## [所给摘录]
Problem G. Interstellar Travel

思路:其实是求上凸包的所有点,注意去重

Claris出的题,第一眼就知道是求凸包上的点,但问题出在字典序最小的情况。不知道怎么贪心,还有对凸包的理解不够深刻。写这题起码要能理解求凸包每一步的过程,不是那种套套模板就可以过的题

#include<cstdio>
#include<vector>
#include<cmath>
#include<string>
#include<string.h>
#include<iostream>
#include<algorithm>
#include<map>
#define PI acos(-1.0)
#define pb push_back
#define F first
#define S second
using namespace std;
typedef long long ll;
typedef unsigned long long ull;
const int N=3e5+5;
const int MOD=1e9+7;
template <class T>
bool sf(T &ret){ //Faster Input
    char c; int sgn; T bit=0.1;
    if(c=getchar(),c==EOF) return 0;
    while(c!='-'&&c!='.'&&(c<'0'||c>'9')) c=getchar();
    sgn=(c=='-')?-1:1;
    ret=(c=='-')?0:(c-'0');
    while(c=getchar(),c>='0'&&c<='9') ret=ret*10+(c-'0');
    if(c==' '||c=='\n'){ ret*=sgn; return 1; }
    while(c=getchar(),c>='0'&&c<='9') ret+=(c-'0')*bit,bit/=10;
    ret*=sgn;
    return 1;
}
int sign(double x){
    return abs(x)<1e-7?0:x<0?-1:1;
}
struct Point{
    ll x,y,id;
    Point(ll x=0, ll y=0) : x(x), y(y) {}
    Point operator - (const Point &rhs) const{
        return Point(x-rhs.x,y-rhs.y);
    }
    bool operator == (const Point &rhs) const{
        return sign(x-rhs.x)==0&&sign(y-rhs.y)==0;
    }
    bool operator < (const Point &rhs)const{
        if(x==rhs.x && y==rhs.y)    return id<rhs.id;
        if(x==rhs.x)    return y<rhs.y;
        else    return x<rhs.x;
    }
}p[N];
Point ch[N];
typedef Point Vector;
ll cross(Vector A,Vector B){
    return A.x*B.y-A.y*B.x;
}
int n;
typedef vector<Point> Polygon;
Polygon convex_hull(Polygon p) {
    sort(p.begin(),p.end());  //排序
    int k=0;
    int n=p.size();
    Polygon Q(2*n);
    for (int i=0; i<n; ++i) {//突然地发现这是求下凸包
        if(k>0 && p[i].x==Q[k-1].x && p[i].y==Q[k-1].y)     continue;
        while (k > 1 ){
            if(cross(Q[k-1]-Q[k-2], p[i]-Q[k-2]) == 0){
//                cout << p[i].id <<"vs" << Q[k-1].id<<endl;
                if(p[i].id<Q[k-1].id)   k--;
                else    break;
            }
            else if(cross(Q[k-1]-Q[k-2], p[i]-Q[k-2]) >0 ) k--;
            else    break;
        }
        Q[k++] = p[i];
    }
    Q.resize(k);
    return Q;
}

int main(void){
    int T;
    cin >>T;
    while(T--){
        sf(n);
        Polygon t;
        for(int i=1;i<=n;i++){
            int x,y;
            scanf("%d%d",&x,&y);
            p[i].x=x,p[i].y=y,p[i].id=i;
            t.push_back(p[i]);
        }
        vector<Point> ans=convex_hull(t);
        printf("%d",ans[0].id);
        for(int i=1;i<(int)ans.size();i++)  printf(" %d",ans[i].id);
        printf("\n");
    }
    return 0;
}

## [任务要求]
请将这篇题解中自“#include<cstdio>”起往下直至“#define PI acos(-1.0)”为止的全部文字一字不差地重新录入。 这些条目取自另一来源，与上文摘录无关。

## [取自某一集合的存储条目]
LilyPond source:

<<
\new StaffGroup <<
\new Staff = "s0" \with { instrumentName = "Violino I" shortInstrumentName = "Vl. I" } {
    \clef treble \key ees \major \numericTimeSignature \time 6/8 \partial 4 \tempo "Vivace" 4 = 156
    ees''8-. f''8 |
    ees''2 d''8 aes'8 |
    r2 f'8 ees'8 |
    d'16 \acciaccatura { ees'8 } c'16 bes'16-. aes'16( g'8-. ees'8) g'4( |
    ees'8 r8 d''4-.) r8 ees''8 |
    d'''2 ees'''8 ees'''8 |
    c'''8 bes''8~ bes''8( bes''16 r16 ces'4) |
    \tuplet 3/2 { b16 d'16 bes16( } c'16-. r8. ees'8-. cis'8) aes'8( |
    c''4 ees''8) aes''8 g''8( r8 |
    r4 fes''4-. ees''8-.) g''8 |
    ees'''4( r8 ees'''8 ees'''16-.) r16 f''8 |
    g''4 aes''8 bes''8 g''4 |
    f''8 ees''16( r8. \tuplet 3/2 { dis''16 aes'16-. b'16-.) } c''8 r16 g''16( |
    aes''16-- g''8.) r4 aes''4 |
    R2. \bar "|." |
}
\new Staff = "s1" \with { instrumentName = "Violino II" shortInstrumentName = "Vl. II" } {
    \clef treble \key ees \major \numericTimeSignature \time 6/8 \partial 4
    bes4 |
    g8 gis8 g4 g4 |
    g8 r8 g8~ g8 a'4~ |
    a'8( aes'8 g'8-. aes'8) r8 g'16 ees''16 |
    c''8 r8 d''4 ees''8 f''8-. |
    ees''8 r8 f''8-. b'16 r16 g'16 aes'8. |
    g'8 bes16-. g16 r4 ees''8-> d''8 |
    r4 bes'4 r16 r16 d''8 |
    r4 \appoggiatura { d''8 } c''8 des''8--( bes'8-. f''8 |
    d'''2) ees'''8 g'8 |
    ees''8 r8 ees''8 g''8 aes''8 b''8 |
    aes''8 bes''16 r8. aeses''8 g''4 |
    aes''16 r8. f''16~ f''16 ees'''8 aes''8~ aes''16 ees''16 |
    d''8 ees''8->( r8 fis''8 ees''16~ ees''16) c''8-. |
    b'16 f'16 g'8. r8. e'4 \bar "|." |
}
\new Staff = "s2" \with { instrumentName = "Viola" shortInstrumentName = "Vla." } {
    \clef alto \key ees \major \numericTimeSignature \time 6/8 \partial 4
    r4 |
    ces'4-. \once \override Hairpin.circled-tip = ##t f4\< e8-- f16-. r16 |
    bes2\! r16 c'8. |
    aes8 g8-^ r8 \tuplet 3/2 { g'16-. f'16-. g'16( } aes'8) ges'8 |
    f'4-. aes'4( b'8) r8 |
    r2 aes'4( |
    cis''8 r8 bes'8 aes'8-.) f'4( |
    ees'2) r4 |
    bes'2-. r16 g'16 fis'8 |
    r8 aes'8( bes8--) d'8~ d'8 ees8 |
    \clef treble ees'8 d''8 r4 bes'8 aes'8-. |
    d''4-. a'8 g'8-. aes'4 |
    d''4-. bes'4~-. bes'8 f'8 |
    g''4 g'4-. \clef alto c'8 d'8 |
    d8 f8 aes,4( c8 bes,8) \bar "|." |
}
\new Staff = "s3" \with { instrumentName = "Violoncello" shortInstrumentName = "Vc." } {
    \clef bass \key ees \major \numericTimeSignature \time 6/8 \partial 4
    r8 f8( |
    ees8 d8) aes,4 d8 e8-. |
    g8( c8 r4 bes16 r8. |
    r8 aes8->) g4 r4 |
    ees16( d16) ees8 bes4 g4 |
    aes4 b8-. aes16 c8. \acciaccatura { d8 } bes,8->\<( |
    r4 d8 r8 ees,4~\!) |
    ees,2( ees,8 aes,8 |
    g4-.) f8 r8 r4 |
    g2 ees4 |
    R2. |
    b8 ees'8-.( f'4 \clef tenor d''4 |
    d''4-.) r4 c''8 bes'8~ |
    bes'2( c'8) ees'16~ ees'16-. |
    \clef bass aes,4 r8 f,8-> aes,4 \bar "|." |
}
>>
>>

## [完成结果]
#include<cstdio>
#include<vector>
#include<cmath>
#include<string>
#include<string.h>
#include<iostream>
#include<algorithm>
#include<map>
#define PI acos(-1.0)